_Exercise materials_.
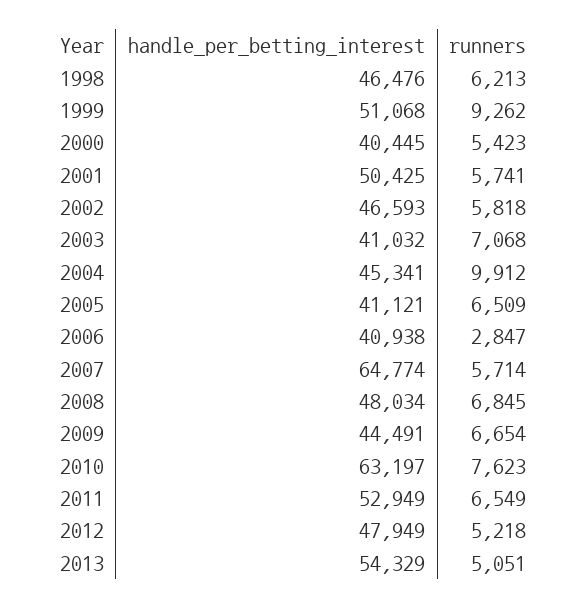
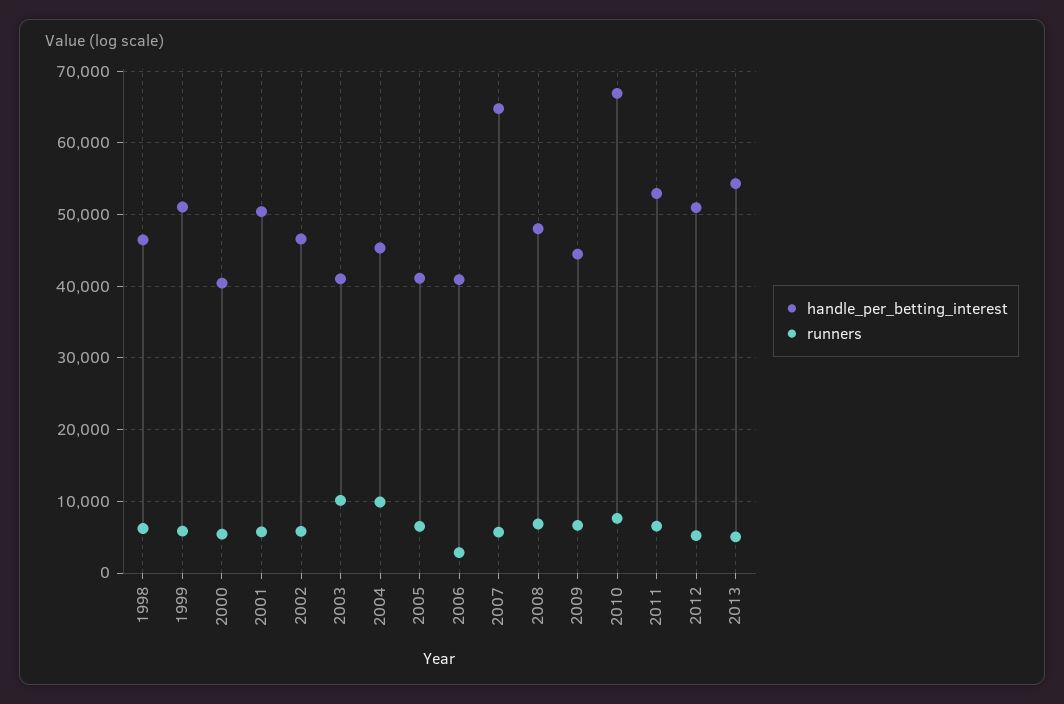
  {
    "handle_per_betting_interest": {
      "1998": 46476,
      "1999": 51068,
      "2000": 40445,
      "2001": 50425,
      "2002": 46593,
      "2003": 41032,
      "2004": 45341,
      "2005": 41121,
      "2006": 40938,
      "2007": 64774,
      "2008": 48034,
      "2009": 44491,
-     "2010": 63197,
+     "2010": 67000,
      "2011": 52949,
-     "2012": 47949,
+     "2012": 51000,
      "2013": 54329
    },
    "runners": {
      "1998": 6213,
-     "1999": 9262,
+     "1999": 6000,
      "2000": 5423,
      "2001": 5741,
      "2002": 5818,
-     "2003": 7068,
+     "2003": 10000,
      "2004": 9912,
      "2005": 6509,
      "2006": 2847,
      "2007": 5714,
      "2008": 6845,
      "2009": 6654,
      "2010": 7623,
      "2011": 6549,
      "2012": 5218,
      "2013": 5051
    }
  }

_Description of the task_. Please retype every record shown above, exactly as written, but without pictures.

_Task result_.
  {
    "handle_per_betting_interest": {
      "1998": 46476,
      "1999": 51068,
      "2000": 40445,
      "2001": 50425,
      "2002": 46593,
      "2003": 41032,
      "2004": 45341,
      "2005": 41121,
      "2006": 40938,
      "2007": 64774,
      "2008": 48034,
      "2009": 44491,
-     "2010": 63197,
+     "2010": 67000,
      "2011": 52949,
-     "2012": 47949,
+     "2012": 51000,
      "2013": 54329
    },
    "runners": {
      "1998": 6213,
-     "1999": 9262,
+     "1999": 6000,
      "2000": 5423,
      "2001": 5741,
      "2002": 5818,
-     "2003": 7068,
+     "2003": 10000,
      "2004": 9912,
      "2005": 6509,
      "2006": 2847,
      "2007": 5714,
      "2008": 6845,
      "2009": 6654,
      "2010": 7623,
      "2011": 6549,
      "2012": 5218,
      "2013": 5051
    }
  }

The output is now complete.